Furthermore, the District Court judgment creates an impractical rule as it is well established that offensive and defensive players have different functions on the football field, and therefore end up scoring goals to varying degrees. Whether the short reporting provision is applicable when foreign football players perform in a significant or spectacular way is unclear. It is further unclear if Norwegian defenders could have the same position as Norwegian strikers. This seems like an impractical rule.


The judgment is under appeal and it will be interesting to see what the outcome of an appeal proceeding will be. In our opinion, there are multiple reasons to overturn the District Court judgment.

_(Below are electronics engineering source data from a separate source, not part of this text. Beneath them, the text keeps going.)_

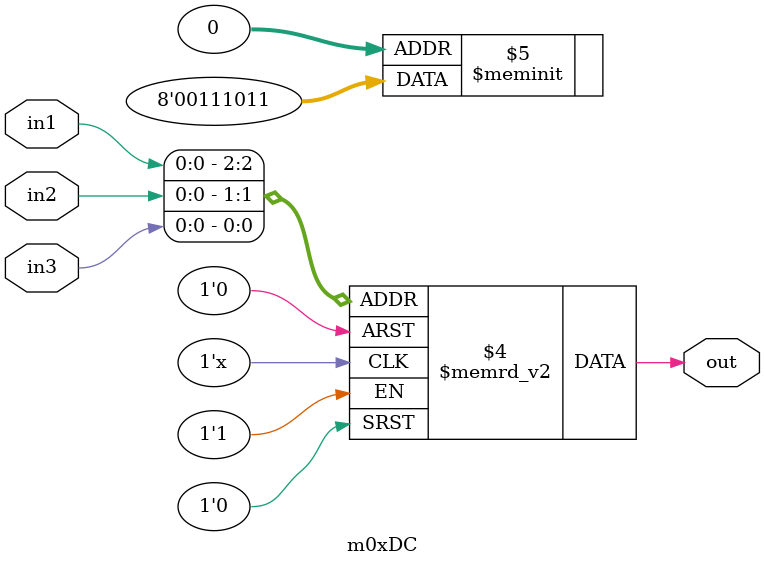
<source format=v>
module m0xDC(output out, input in1, in2, in3);

   always @(in1, in2, in3)
     begin
        case({in1, in2, in3})
          3'b000: {out} = 1'b1;
          3'b001: {out} = 1'b1;
          3'b010: {out} = 1'b0;
          3'b011: {out} = 1'b1;
          3'b100: {out} = 1'b1;
          3'b101: {out} = 1'b1;
          3'b110: {out} = 1'b0;
          3'b111: {out} = 1'b0;
        endcase // case ({in1, in2, in3})
     end // always @ (in1, in2, in3)

endmodule // m0xDC
</source>
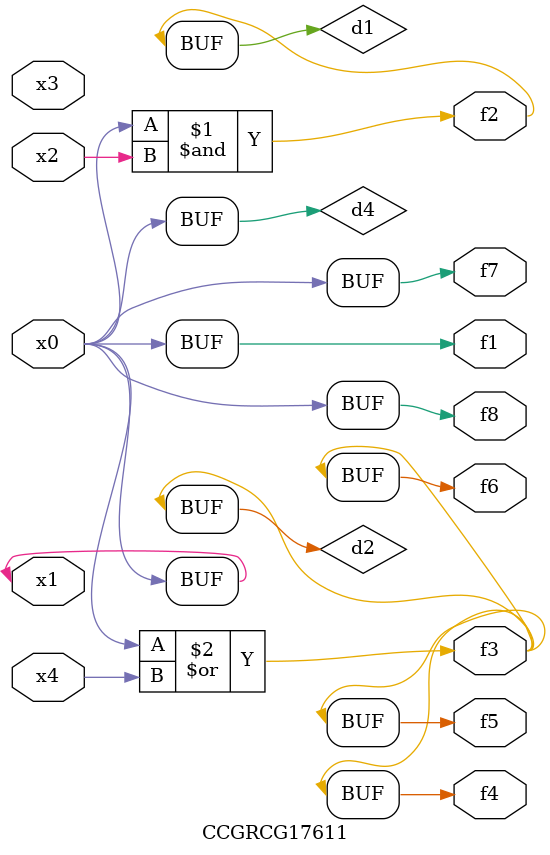
<source format=v>
module CCGRCG17611(
	input x0, x1, x2, x3, x4,
	output f1, f2, f3, f4, f5, f6, f7, f8
);

	wire d1, d2, d3, d4;

	and (d1, x0, x2);
	or (d2, x0, x4);
	nand (d3, x0, x2);
	buf (d4, x0, x1);
	assign f1 = d4;
	assign f2 = d1;
	assign f3 = d2;
	assign f4 = d2;
	assign f5 = d2;
	assign f6 = d2;
	assign f7 = d4;
	assign f8 = d4;
endmodule

</source>
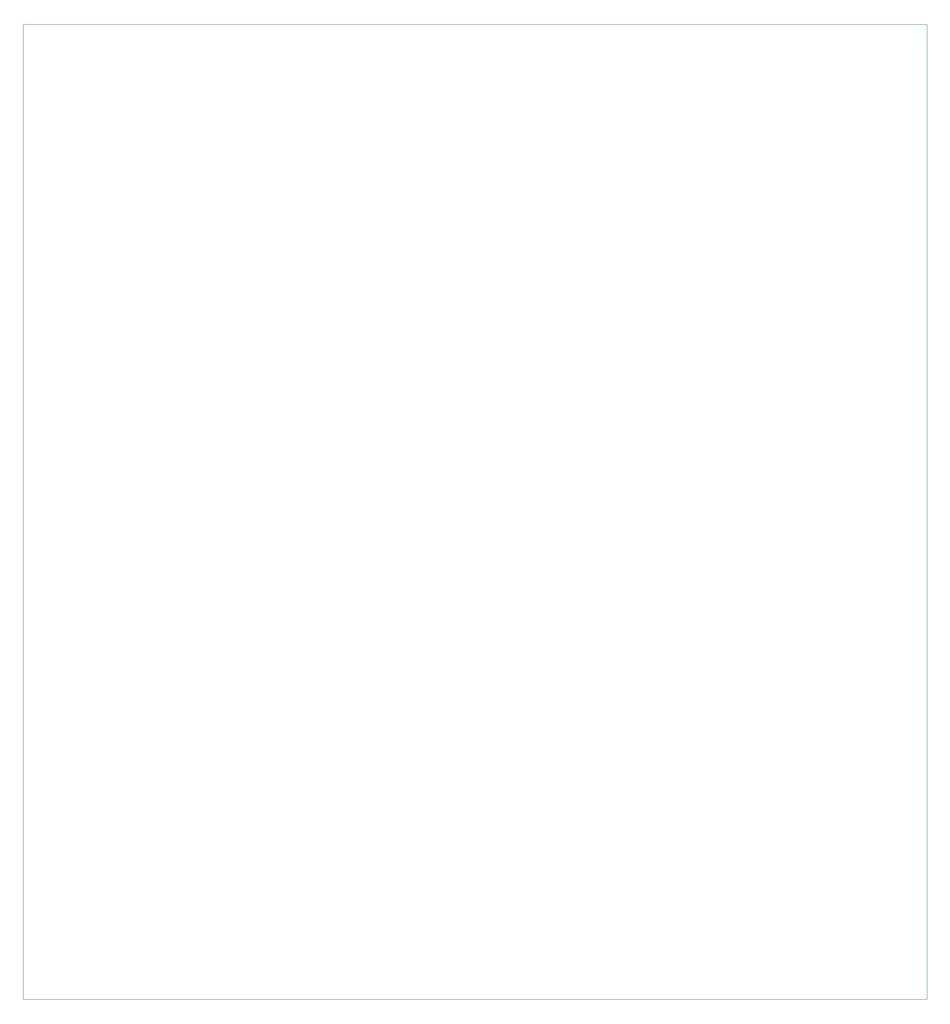
<source format=gbr>
%TF.GenerationSoftware,KiCad,Pcbnew,(6.0.7-1)-1*%
%TF.CreationDate,2022-12-02T15:51:39+01:00*%
%TF.ProjectId,8x8,3878382e-6b69-4636-9164-5f7063625858,rev?*%
%TF.SameCoordinates,Original*%
%TF.FileFunction,Profile,NP*%
%FSLAX46Y46*%
G04 Gerber Fmt 4.6, Leading zero omitted, Abs format (unit mm)*
G04 Created by KiCad (PCBNEW (6.0.7-1)-1) date 2022-12-02 15:51:39*
%MOMM*%
%LPD*%
G01*
G04 APERTURE LIST*
%TA.AperFunction,Profile*%
%ADD10C,0.100000*%
%TD*%
G04 APERTURE END LIST*
D10*
X17000000Y-219100000D02*
X193000000Y-219100000D01*
X193000000Y-219100000D02*
X193000000Y-29500000D01*
X193000000Y-29500000D02*
X17000000Y-29500000D01*
X17000000Y-29500000D02*
X17000000Y-219100000D01*
M02*

</source>
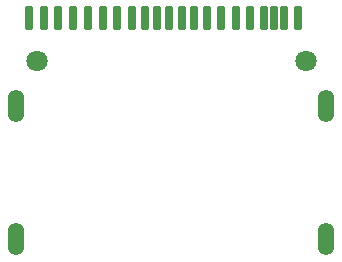
<source format=gbs>
%TF.GenerationSoftware,KiCad,Pcbnew,9.0.2*%
%TF.CreationDate,2025-06-23T10:18:23+08:00*%
%TF.ProjectId,SDEX2M2 MicroSD Express to SD Express Adapter,53444558-324d-4322-904d-6963726f5344,rev?*%
%TF.SameCoordinates,Original*%
%TF.FileFunction,Soldermask,Bot*%
%TF.FilePolarity,Negative*%
%FSLAX46Y46*%
G04 Gerber Fmt 4.6, Leading zero omitted, Abs format (unit mm)*
G04 Created by KiCad (PCBNEW 9.0.2) date 2025-06-23 10:18:23*
%MOMM*%
%LPD*%
G01*
G04 APERTURE LIST*
G04 Aperture macros list*
%AMRoundRect*
0 Rectangle with rounded corners*
0 $1 Rounding radius*
0 $2 $3 $4 $5 $6 $7 $8 $9 X,Y pos of 4 corners*
0 Add a 4 corners polygon primitive as box body*
4,1,4,$2,$3,$4,$5,$6,$7,$8,$9,$2,$3,0*
0 Add four circle primitives for the rounded corners*
1,1,$1+$1,$2,$3*
1,1,$1+$1,$4,$5*
1,1,$1+$1,$6,$7*
1,1,$1+$1,$8,$9*
0 Add four rect primitives between the rounded corners*
20,1,$1+$1,$2,$3,$4,$5,0*
20,1,$1+$1,$4,$5,$6,$7,0*
20,1,$1+$1,$6,$7,$8,$9,0*
20,1,$1+$1,$8,$9,$2,$3,0*%
G04 Aperture macros list end*
%ADD10C,1.800000*%
%ADD11RoundRect,0.102000X0.250000X0.900000X-0.250000X0.900000X-0.250000X-0.900000X0.250000X-0.900000X0*%
%ADD12O,1.362000X2.762000*%
G04 APERTURE END LIST*
D10*
%TO.C,J2*%
X152620000Y-134180000D03*
X129820000Y-134180000D03*
D11*
X129170000Y-130540000D03*
X130420000Y-130540000D03*
X131670000Y-130540000D03*
X132920000Y-130540000D03*
X134170000Y-130540000D03*
X135420000Y-130540000D03*
X136670000Y-130540000D03*
X137920000Y-130540000D03*
X138970000Y-130540000D03*
X140020000Y-130540000D03*
X141070000Y-130540000D03*
X142120000Y-130540000D03*
X143170000Y-130540000D03*
X144220000Y-130540000D03*
X145420000Y-130540000D03*
X146670000Y-130540000D03*
X147870000Y-130540000D03*
X149095000Y-130540000D03*
X149945000Y-130540000D03*
X150795000Y-130540000D03*
X151995000Y-130540000D03*
D12*
X154345000Y-137980000D03*
X128095000Y-137980000D03*
X154345000Y-149280000D03*
X128095000Y-149280000D03*
%TD*%
M02*

</source>
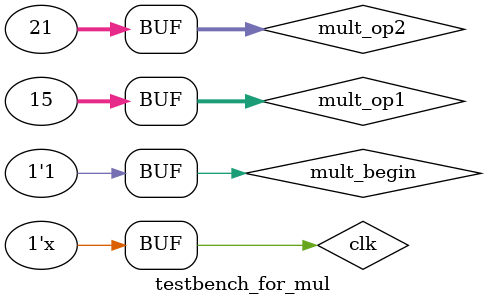
<source format=v>
`timescale 1ns / 1ps


module testbench_for_mul();
// Inputs
    reg clk;
    reg mult_begin;
    reg [31:0] mult_op1;
    reg [31:0] mult_op2;
// Outputs
    wire [63:0] product;
    wire mult_end;
// debug
    wire debug_mult_valid;
    wire [63:0] debug_product_temp;
    wire [31:0] debug_multiplier;
    wire [31:0] debug_multiplicand;

multiply multiply_module(
    .clk(clk),
    .mult_begin(mult_begin),
    .mult_op1(mult_op1),
    .mult_op2(mult_op2),
    .product(product),
    .mult_end(mult_end),
    .debug_mult_valid(debug_mult_valid),
    .debug_product_temp(debug_product_temp),
    .debug_multiplier(debug_multiplier),
    .debug_multiplicand(debug_multiplicand)
);
    initial begin
        clk = 1;
        mult_begin = 0;
        #10 mult_begin = 1;
        mult_op1 = 32'd15;
        mult_op2 = 32'd21;
    end
    always #10 clk = ~clk;
endmodule

</source>
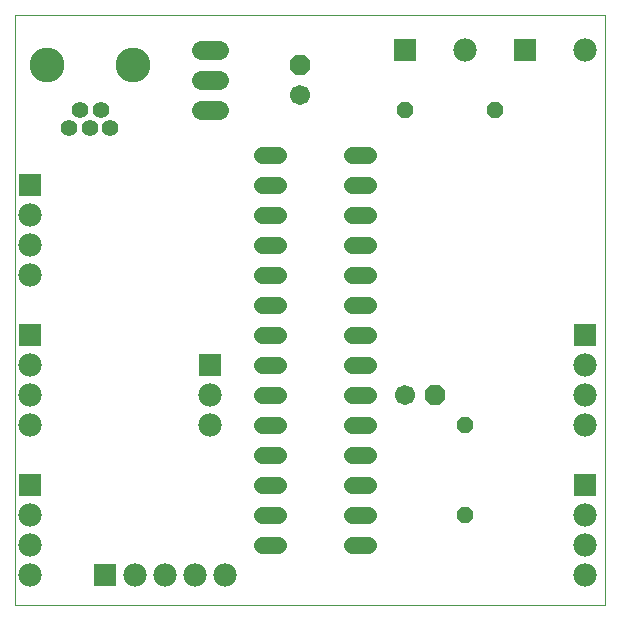
<source format=gbs>
G75*
G70*
%OFA0B0*%
%FSLAX24Y24*%
%IPPOS*%
%LPD*%
%AMOC8*
5,1,8,0,0,1.08239X$1,22.5*
%
%ADD10C,0.0000*%
%ADD11C,0.0560*%
%ADD12OC8,0.0560*%
%ADD13C,0.0555*%
%ADD14C,0.1162*%
%ADD15C,0.0640*%
%ADD16R,0.0780X0.0780*%
%ADD17C,0.0780*%
%ADD18OC8,0.0670*%
%ADD19C,0.0670*%
D10*
X000181Y000181D02*
X000181Y019866D01*
X019866Y019866D01*
X019866Y000181D01*
X000181Y000181D01*
D11*
X008421Y002181D02*
X008941Y002181D01*
X008941Y003181D02*
X008421Y003181D01*
X008421Y004181D02*
X008941Y004181D01*
X008941Y005181D02*
X008421Y005181D01*
X008421Y006181D02*
X008941Y006181D01*
X008941Y007181D02*
X008421Y007181D01*
X008421Y008181D02*
X008941Y008181D01*
X008941Y009181D02*
X008421Y009181D01*
X008421Y010181D02*
X008941Y010181D01*
X008941Y011181D02*
X008421Y011181D01*
X008421Y012181D02*
X008941Y012181D01*
X008941Y013181D02*
X008421Y013181D01*
X008421Y014181D02*
X008941Y014181D01*
X008941Y015181D02*
X008421Y015181D01*
X011421Y015181D02*
X011941Y015181D01*
X011941Y014181D02*
X011421Y014181D01*
X011421Y013181D02*
X011941Y013181D01*
X011941Y012181D02*
X011421Y012181D01*
X011421Y011181D02*
X011941Y011181D01*
X011941Y010181D02*
X011421Y010181D01*
X011421Y009181D02*
X011941Y009181D01*
X011941Y008181D02*
X011421Y008181D01*
X011421Y007181D02*
X011941Y007181D01*
X011941Y006181D02*
X011421Y006181D01*
X011421Y005181D02*
X011941Y005181D01*
X011941Y004181D02*
X011421Y004181D01*
X011421Y003181D02*
X011941Y003181D01*
X011941Y002181D02*
X011421Y002181D01*
D12*
X015181Y003181D03*
X015181Y006181D03*
X016181Y016681D03*
X013181Y016681D03*
D13*
X003351Y016081D03*
X002681Y016081D03*
X002351Y016701D03*
X001981Y016081D03*
X003041Y016701D03*
D14*
X004118Y018181D03*
X001244Y018181D03*
D15*
X006381Y017681D02*
X006981Y017681D01*
X006981Y016681D02*
X006381Y016681D01*
X006381Y018681D02*
X006981Y018681D01*
D16*
X013181Y018681D03*
X017181Y018681D03*
X019181Y009181D03*
X019181Y004181D03*
X006681Y008181D03*
X000681Y009181D03*
X000681Y004181D03*
X003181Y001181D03*
X000681Y014181D03*
D17*
X000681Y013181D03*
X000681Y012181D03*
X000681Y011181D03*
X000681Y008181D03*
X000681Y007181D03*
X000681Y006181D03*
X000681Y003181D03*
X000681Y002181D03*
X000681Y001181D03*
X004181Y001181D03*
X005181Y001181D03*
X006181Y001181D03*
X007181Y001181D03*
X006681Y006181D03*
X006681Y007181D03*
X015181Y018681D03*
X019181Y018681D03*
X019181Y008181D03*
X019181Y007181D03*
X019181Y006181D03*
X019181Y003181D03*
X019181Y002181D03*
X019181Y001181D03*
D18*
X014181Y007181D03*
X009681Y018181D03*
D19*
X009681Y017181D03*
X013181Y007181D03*
M02*

</source>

As a sidenote, we should note that the District Court case had an interesting case preparation. During the case preparation, Viaplay requested TV 2 to submit all internal correspondence concerning the assessments on the use of the short reporting provision. TV 2 contested this, arguing that this had no evidential relevance for the legal questions in the case. Since the question of whether the short reporting provision was applicable was an assessment of a purely legal character which the Court had to decide upon, TV 2’s internal assessment was of no relevance. TV 2 further argued that any duty to submit the requested correspondence would constitute an infringement of the freedom of the press under ECHR art. 10, and should therefore be denied. The District Court held that TV 2 was obliged to submit the correspondence as evidence.


TV 2 appealed the evidence decision to the Court of Appeals, which ruled in favour of TV 2 stating that such correspondence could not shed light on the legal questions in the case. Newsdesks are therefore not obliged to submit internal correspondence concerning their assessment of whether the right of news provision is applicable.


The lawyers Sigurd Holter Torp and Severin Slottemo Lyngstad have represented TV 2 in the case.